You’ve probably heard of Clostridium difficile, it is often referred to as C. diff and tends to strike after you’ve taken antibiotics for something else. The antibiotics kill off the good bugs keeping C. diff out, and the more antibiotics you take, the harder it is to get rid of.
Because many strains of C. diff have developed antibiotic resistance, making them very difficult to treat.
In fact, in extreme cases, a fecal microbiome transplant may be the only way to get rid of recurrent C. diff infections.
C. diff infections affect almost 500,00 people per year according to the CDC, and around 29,000 of them die as a result.
Researchers at Baylor College of Medicine have been studying C. diff. Some time ago they noticed that more virulent strains were outcompeting less virulent strains in the gut.
So they decided to figure out why.
The scientist searched through more than 200 sugars and amino acids present in the gut to see if C. diff better utilized some food source compared to others.
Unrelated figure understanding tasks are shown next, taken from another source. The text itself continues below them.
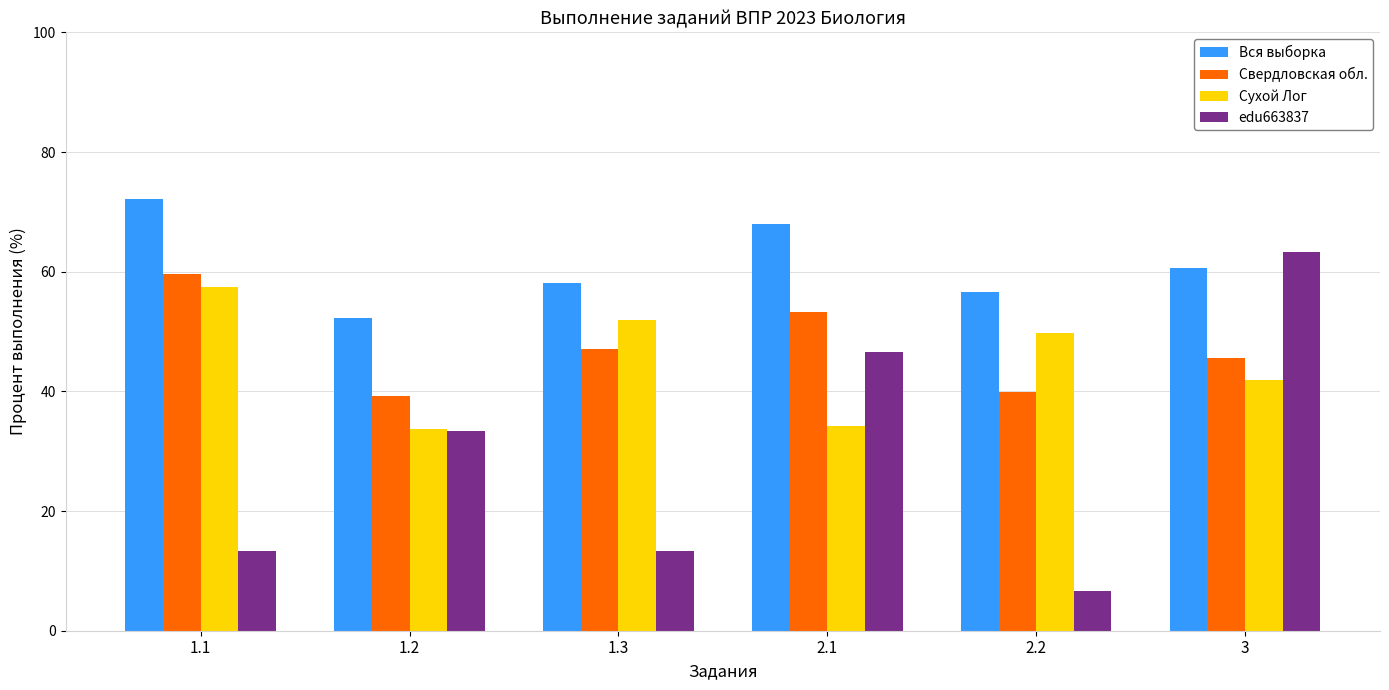

True or false: Сухой Лог has a value of 29.4 at 1.3.

False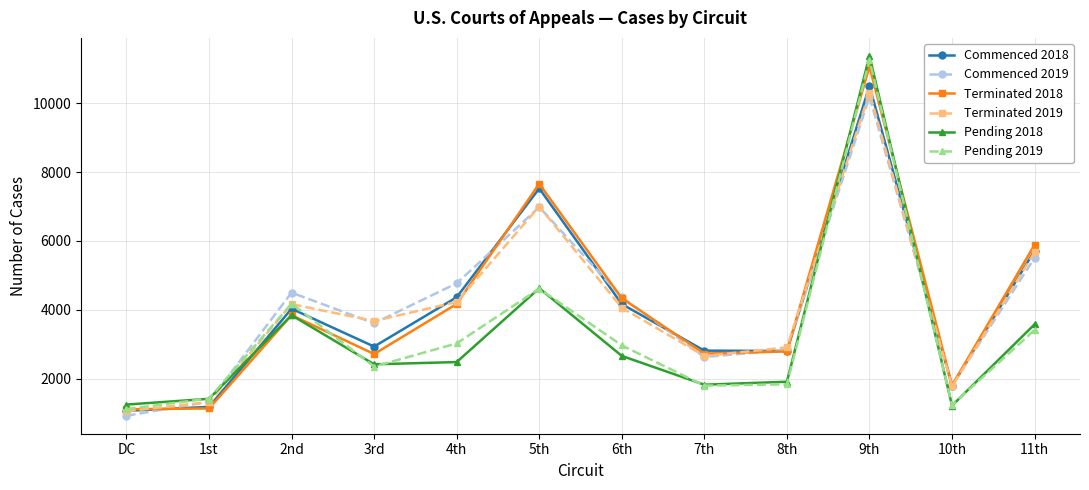

The value of Pending 2018 at 2nd is 3841. True or false?

True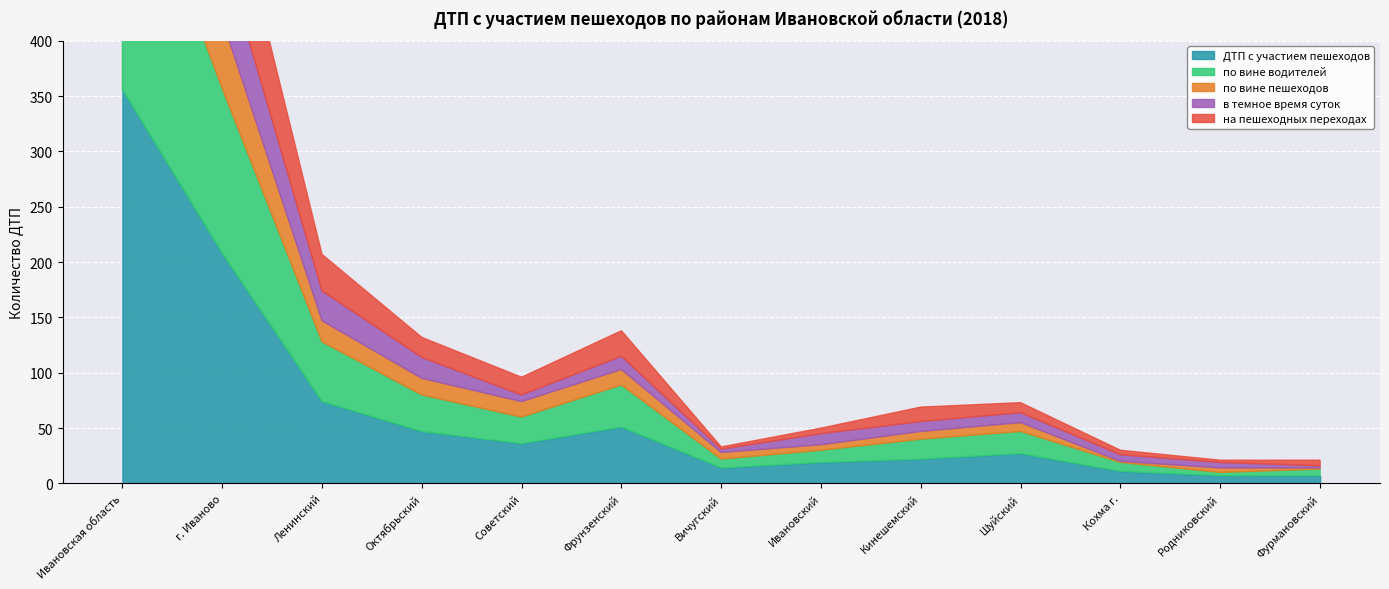

Where does the по вине водителей series first go above 20?

Ивановская область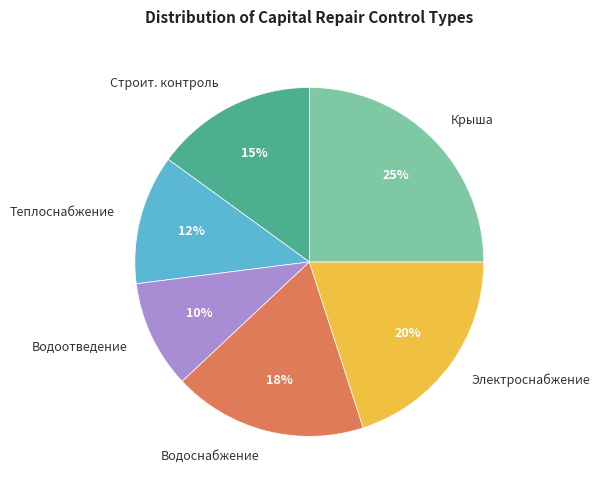

Is there any slice that represents more than half of the pie?

No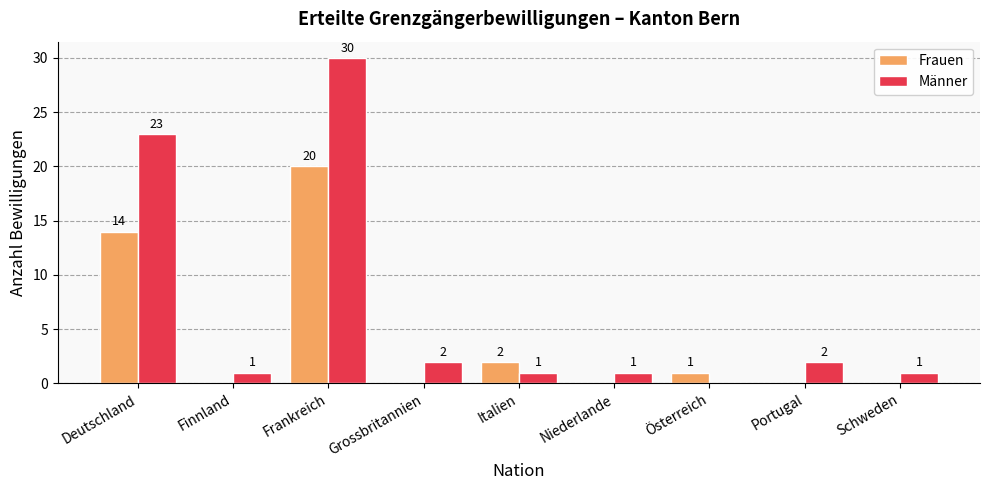

The Männer series shows 1 at Niederlande. True or false?

True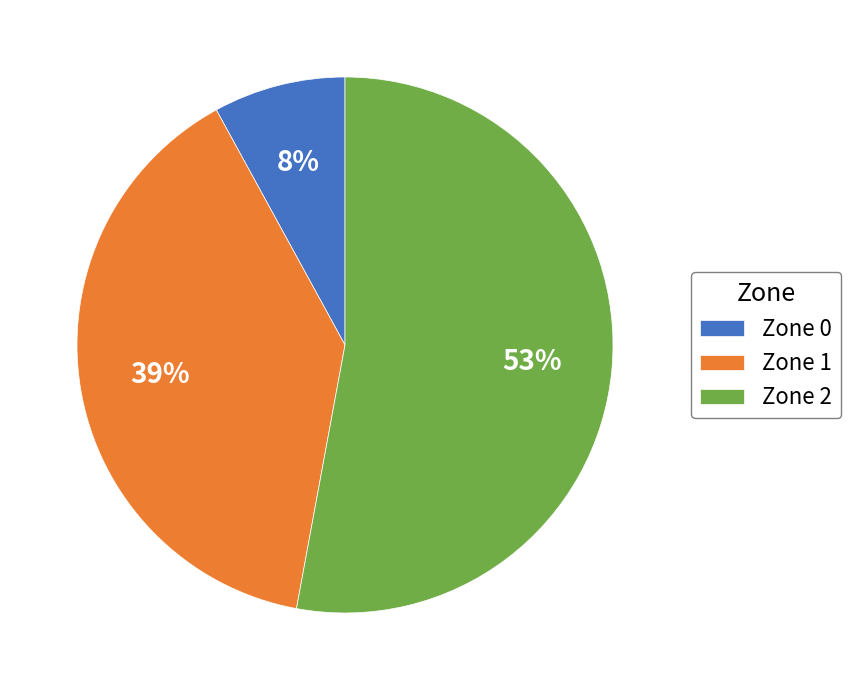

To the nearest percent, what is the combined percentage of Zone 0 and Zone 1?

47%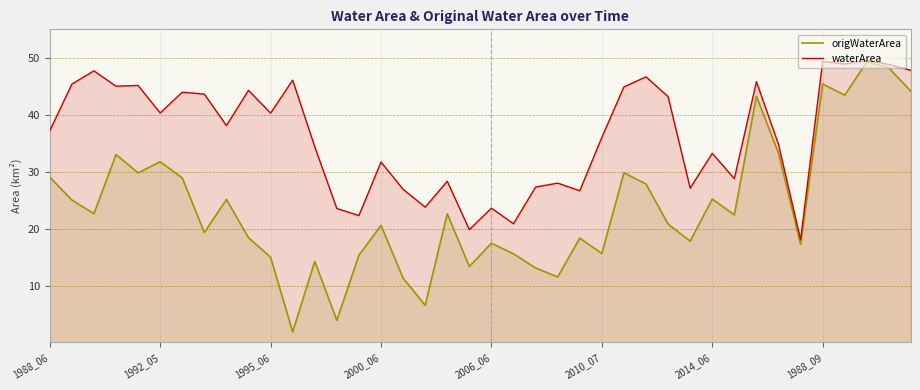

How many distinct data groups are displayed?

2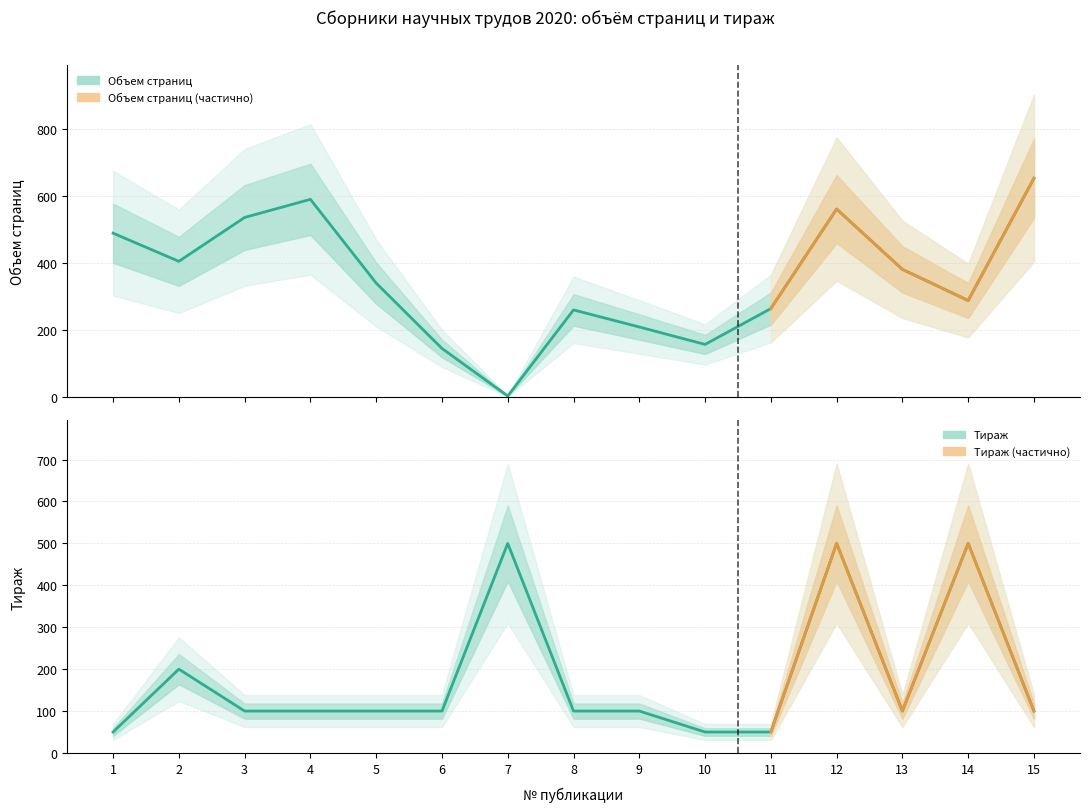

What is the total value across all series at 13?

482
The results were quite surprising.
Two of the worst C. diff strains have developed a unique ability to utilize a sugar called trehalose.
Why does that matter?
Well, trehalose is a sugar (naturally found in mushrooms) that started being used in processed foods in the 1990s. Its use in foods has skyrocketed since 2001.
The researchers believe that by adding trehalose to processed foods, we have been selectively breeding the worst strains of C. diff.
In support of this, the researchers point to the timing of recent C. diff epidemics. The virulent strains existed before 2000, but caused very few outbreaks. Only after large quantities of trehalose entered the food supply did they become this deadly.
Now, correlation does not equal causation, and trehalose is unlikely to be the only factor behind the C. diff epidemic. However, when testing their hypothesis in C. diff-infected mice, researchers found that mice consuming the sugar fared much worse than mice not consuming the sugar.
This research adds to a to a growing body of evidence suggesting that common food additives can push our gut microbiomes in unhealthy directions, not only aiding the emergence of new pathogens, but also promoting diseases such as obesity, diabetes, and inflammatory bowel disease.